Print Friendly

Olsberg / Meschede (ots). Der Polizei im Hochsauerlandkreis sind zwei Briefe bekannt geworden, mit Hilfe derer die Empfänger betrogen werden sollten. Eine Frau aus Bigge und ein Mann aus Meschede erhielten diese Briefe in den letzten Tagen per Post. Angeblich stammen diese Schreiben von der Staatsanwaltschaft Frankfurt und waren entsprechend aufgemacht.

In dem Text wird den beiden Empfängern mitgeteilt, sie seien vor einiger Zeit Telefonbetrügern aufgesessen. Der dabei entstandene finanzielle Schaden solle nun als „Schadenswiedergutmachung“ zurückerstattet werden. Dabei wurden fünfstellige Beträge in Aussicht gestellt. Um diese „Wiedergutmachung“ erhalten zu können, sollten die Angeschriebenen eine bestimmte Telefonnummer anrufen.

Genau dies taten die Frau und der Mann aber nicht. Vielmehr setzten sie sich mit der Polizei in Verbindung. Diese konnte dann feststellen, dass es sich bei den Schreiben um Fälschungen handelt und diese wie zu erwarten war nicht von der Staatsanwaltschaft Frankfurt stammen. Wie die Betrüger weiter vorgegangen wären bleibt bislang Spekulation. Zu vermuten ist aber, dass sie eine Gebühr für die Auszahlung des Betrags gefordert hätten, die über Bezahldienste hätte abgewickelt werden müssen.
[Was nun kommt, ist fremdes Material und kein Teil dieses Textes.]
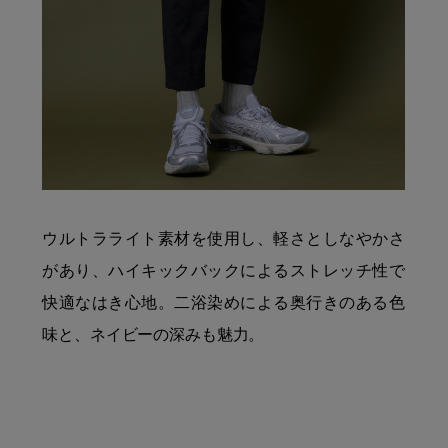
ウルトラライト素材を使用し、軽さとしなやかさ
があり、ハイキックバックによるストレッチ性で
快適なはき心地。二浴染めによる奥行きのある色
味と、ネイビーの深みも魅力。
Die Schreiben sind teilweise recht leicht als Fälschungen zu identifizieren, da der Text ein Vielzahl an Rechtschreibfehlern enthält und ein falsches Wappen verwendet wurde.

Die Polizei rät dringend, in solchen Fällen misstrauisch zu bleiben. Spätestens, wenn für eine Leistung eine Gebühr verlangt wird, die über einen Online-Bezahldienst abgewickelt werden soll, sollte höchste Vorsicht an den Tag gelegt werden. Dies gilt gleichermaßen für Gewinnversprechen, Telefonanrufe eines angeblichen Staatsanwalts sowie für Schreiben, wie sie in diesen Fällen verschickt wurden.